冯云、冯忠、何明、何亮四人返回沙船,董登富欣慰告诉他们,营业执照在战友雷顺华的帮助下,顺利拿到了手,从明天开始,又可以按部就班开干了。冯云当然高兴,出来打工本来就要有事做,赚钱回去养老养小,起房建屋,过小康生活。正在憧憬美好未来时,叶明霞架着小舟,老远喊道:

“冯哥!”

冯云见是叶明霞,站起来挥手打招呼。

小舟靠上沙船边,冯云喊出睡午觉的冯忠、何明弟兄,给叶明霞买了上百元的东西。叶明霞当然高兴,道:“近半个月来,找你们几次,不见了踪影,你们哪里去了?汪荣哥哥很牵挂你们。”冯云一口气把挽救郑培秀,遇见罗七、马札,惩治陈志刚的事说给叶明霞听,叶明霞笑嘻嘻地道:“真刺激,简直像写小说一样!”

叶明霞告别冯云,在凤凰湾转悠了一阵,然后开往上游,放眼寻找挂红背心的船,很快就找到。叶明霞道:“冯云哥哥他们回来了。”也是一口气把冯云们所做的奇事一字不漏地讲给汪荣、石汝法听。汪荣高兴地道:“罗、马二人招亲生子,他们父母一定为他们感到幸福,只是胡贵、胡秦两弟兄,不知他们现在怎样了?还在船上和我们一样抽沙?或者去干其他的事?这就不得而知了。”

且说那天胡贵、胡秦逃出村霸地痞的追赶后,跌跌撞撞来到了一个较繁华的小镇,进了一个小食品店,要了两碗面,狼吞虎咽地吃着。

“菜豆腐,又嫩又爽的菜豆腐。”外面传来小贩的吆喝声,胡贵叫兄弟:“去,买两碗来过过瘾,有几年没有吃到菜豆腐了。”

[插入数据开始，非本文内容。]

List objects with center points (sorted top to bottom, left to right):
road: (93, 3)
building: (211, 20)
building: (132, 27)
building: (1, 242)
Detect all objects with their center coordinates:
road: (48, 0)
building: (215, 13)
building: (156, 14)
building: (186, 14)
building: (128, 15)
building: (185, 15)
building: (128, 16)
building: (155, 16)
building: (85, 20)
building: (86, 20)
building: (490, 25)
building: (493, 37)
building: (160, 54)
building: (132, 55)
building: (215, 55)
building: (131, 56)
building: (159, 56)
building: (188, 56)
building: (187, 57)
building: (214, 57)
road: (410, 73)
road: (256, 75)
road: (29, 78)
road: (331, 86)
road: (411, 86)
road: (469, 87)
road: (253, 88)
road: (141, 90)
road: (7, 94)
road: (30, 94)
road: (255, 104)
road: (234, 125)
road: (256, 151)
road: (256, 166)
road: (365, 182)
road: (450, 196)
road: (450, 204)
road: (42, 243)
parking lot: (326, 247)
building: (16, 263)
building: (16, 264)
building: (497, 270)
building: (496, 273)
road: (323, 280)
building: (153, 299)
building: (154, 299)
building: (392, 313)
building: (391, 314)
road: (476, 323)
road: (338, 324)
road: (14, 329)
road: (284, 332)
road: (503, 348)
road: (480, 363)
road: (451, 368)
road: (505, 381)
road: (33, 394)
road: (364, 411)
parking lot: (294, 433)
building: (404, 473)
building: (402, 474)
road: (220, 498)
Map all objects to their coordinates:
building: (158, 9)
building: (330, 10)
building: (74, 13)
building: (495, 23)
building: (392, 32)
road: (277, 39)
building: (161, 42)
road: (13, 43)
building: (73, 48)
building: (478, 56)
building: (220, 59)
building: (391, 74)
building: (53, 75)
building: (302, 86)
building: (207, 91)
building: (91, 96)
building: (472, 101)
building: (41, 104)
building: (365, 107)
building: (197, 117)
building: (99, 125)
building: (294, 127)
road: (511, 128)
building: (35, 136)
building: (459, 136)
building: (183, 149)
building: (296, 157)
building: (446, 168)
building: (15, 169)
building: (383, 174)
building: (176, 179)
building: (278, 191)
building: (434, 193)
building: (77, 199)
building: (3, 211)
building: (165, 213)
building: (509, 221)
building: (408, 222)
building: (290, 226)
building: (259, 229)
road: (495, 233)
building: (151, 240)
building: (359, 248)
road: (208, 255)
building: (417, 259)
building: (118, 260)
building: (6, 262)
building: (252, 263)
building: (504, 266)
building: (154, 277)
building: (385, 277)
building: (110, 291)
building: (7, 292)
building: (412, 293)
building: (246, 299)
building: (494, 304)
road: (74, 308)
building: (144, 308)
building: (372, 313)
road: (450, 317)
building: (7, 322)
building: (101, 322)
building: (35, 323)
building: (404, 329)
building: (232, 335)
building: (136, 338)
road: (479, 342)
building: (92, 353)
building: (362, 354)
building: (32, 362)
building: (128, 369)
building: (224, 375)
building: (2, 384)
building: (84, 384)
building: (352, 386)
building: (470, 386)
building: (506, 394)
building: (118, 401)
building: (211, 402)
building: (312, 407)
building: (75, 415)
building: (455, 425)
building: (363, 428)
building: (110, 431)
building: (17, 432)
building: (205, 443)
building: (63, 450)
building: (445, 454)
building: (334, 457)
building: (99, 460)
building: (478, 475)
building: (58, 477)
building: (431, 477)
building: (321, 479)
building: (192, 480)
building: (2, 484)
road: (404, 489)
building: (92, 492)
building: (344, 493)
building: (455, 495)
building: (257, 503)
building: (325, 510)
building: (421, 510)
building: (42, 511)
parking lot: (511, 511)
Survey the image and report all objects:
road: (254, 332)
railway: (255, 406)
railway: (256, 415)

胡贵父母原来是推豆腐卖的,勉勉强强只够糊口,后来做的人越来越多,利润薄了,只得放弃了手艺。胡贵耳闻目染,也学会了做豆腐的技艺。

胡秦端菜豆腐上桌,两弟兄就开始品尝。刚吞一口下去,感觉豆腐又老又淡,根本没有父母做的好吃。胡贵突然对胡秦道:

“兄弟,本来打算去经济发达地区打工,但你想,我们一无文化,二无熟人推荐,能否找到工作,还在梦里哩,我看这地方人口稠密,也比较富裕,我弟兄二人如捡起父母的老行当,在此做豆腐,一定能赚钱,只要比卖苦力强就行。”胡秦比胡贵小,胡贵说什么就是什么,于是,两弟兄决定到外面走走,了解市场行情。

前面有家铺面,挂着一块牌子,上写着:“此店面出租”,胡贵找到老板,以每年四百元的价格租下,然后去二手市场购买了床被、炊具、粮油,先住下来再说。

晚上,两弟兄又开始商量购买做豆腐的工具和解决水电的问题。传统豆腐工具:两个包厢,两块过滤帕,一口大铁锅,一个灶,两口缸,若干燃料,四只桶和一幅磨。现在磨浆机代替了磨,但价格更高些。核算一下,将花两千多元的成本。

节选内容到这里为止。